Visualizing Mevalonate Kinase

Tom Goddard
January 14, 2009

Demonstration for Lincoln High School SMART team which is making a 3d physical model of mevalonate kinase.

Outline

• stereo projector, LCD glasses
• human engineered nanomachines are not like proteins
• mevalonate kinase, 2r3v, why 4 copies
• crystal packing, multiscale 3x3x3 unit cells, resize surfaces smaller
• monomer, dimer, tetramer -- how do you know?
• density map, look for missing part of sequence
• space navigator
• hand docking mevalonate into protein, find clashes, space nav + mouse.

Human engineered nano-machines, not like proteins

PDB models from the Institute for Molecular Manufacturing page of diamondoid molecular machine parts.

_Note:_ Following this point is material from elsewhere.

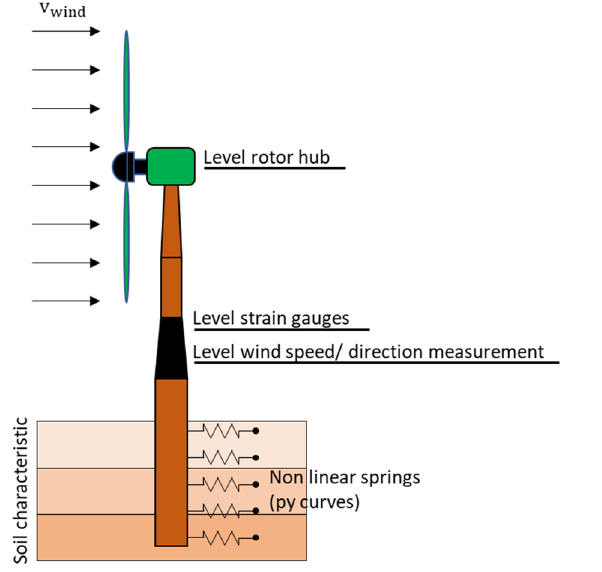
Table 2. Characteristic values (shape and scale parameter) of shear force, 𝑉 (cid:3050)(cid:3036)(cid:3041)(cid:3031) , and the moment, 𝑀 (cid:3050)(cid:3036)(cid:3041)(cid:3031) , using an FE model and considering the soil–pile interaction.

• A pump selective for neon
• A molecular differential gear
• A fine-motion controller for molecular assembly

Differential gear

This is a nano version of the differential in a car that drives the two rear wheels allowing them to rotate by different amounts when turning the car.

Show diffGear.pdb.
Select half and hide atoms.
Select individual atoms, use sc shortcut to extend to connected atoms, and da to display.
Use move selection mouse mode to move individual parts out for better viewing.

Mevalonate Kinase

PDB 2r3v. Sphere. Rainbow chain (rc).
What are red balls?  Water (oxygen = red).
Menu Select / Residue / HOH.
Menu Actions / Color / Cornflower blue.

What species is this protein from?
PDB header says Homo Sapiens.
Show in text editor.

Why 4 copies of the enzyme?
Crystal had about 1000 trillion (~1 mm^3 in size) tiled copies of these 4 shapes.
They have slightly different neighbor contacts.

Crystal packing

Multiscale 3x3x3 crystal unit cells.
Select all (sa).  Color to match chain atoms (c=).
To see original 4 copies shrink the others.
Select one surface, up arrow key, resize mouse mode (sz), drag right mouse button.

Show stack of planes edge on.
Drag select plane containing original copies.  Hide other chains.
Show single crystal plane face on.

Do copies stick to each other in cells?

PDB header says chains A,B probably form a dimer.
"Dimer" means a natural state in cells is 2 copies stuck to each other.
How is that determined?
Contacting surface area between two copies is large.
Experiments are needed to confirm that prediction.

End-to-end pair is dimer.
Side-by-side pair is not dimer.
Notice contacts are just small patches in side-by-side pair.  Like finger tips touching.

Look at monomer.
Select chain A, round ribbon (rr), color by secondary structure (c2),
  invert selection (is), hide atoms (ha)
How many ends of the ribbon?  Four.
Mouse over shows break 76-79 missing.
Why are these missing?

Crystallographic density map

Atom positions were determined by diffracting x-rays through crystal.
Example diffraction pattern below is for crystalized rhinovirus.

Density map for PDB 2r3v available from PDB web page.
Density map shows all copies of protein.
Show density just around chain A.
Select chain A.  Volume dialog zone, radius 3 Angstroms.

Show map just around break in chain (76-79).
Select residues 65-90 (select :65-90.A).
Volume dialog zone. Actions / Focus.  Radius 5 Angstroms.  Mesh.  Transparent.
Show side chains (da).
Loops at surface of protein are sometimes floppy and have different
  shapes in the many molecules in the crystal smearing out the density.

Binding of mevalonate

Structure 2r3v does not have mevalonate bound.
Another mevalonate kinase structure 2oi2 has diphosphomevalonate.

Display clashes.
Select chain het.
Used Tools / Structure Analysis / Find CLashes, designate selected atoms, vdw overlap 0, continuous update.
Use move selection mouse mode to move just mevalonate.
Actions / Set Pivot.
Use space navigator to move full structure.

If you had a structure without mevalonate you might try to place it by hand.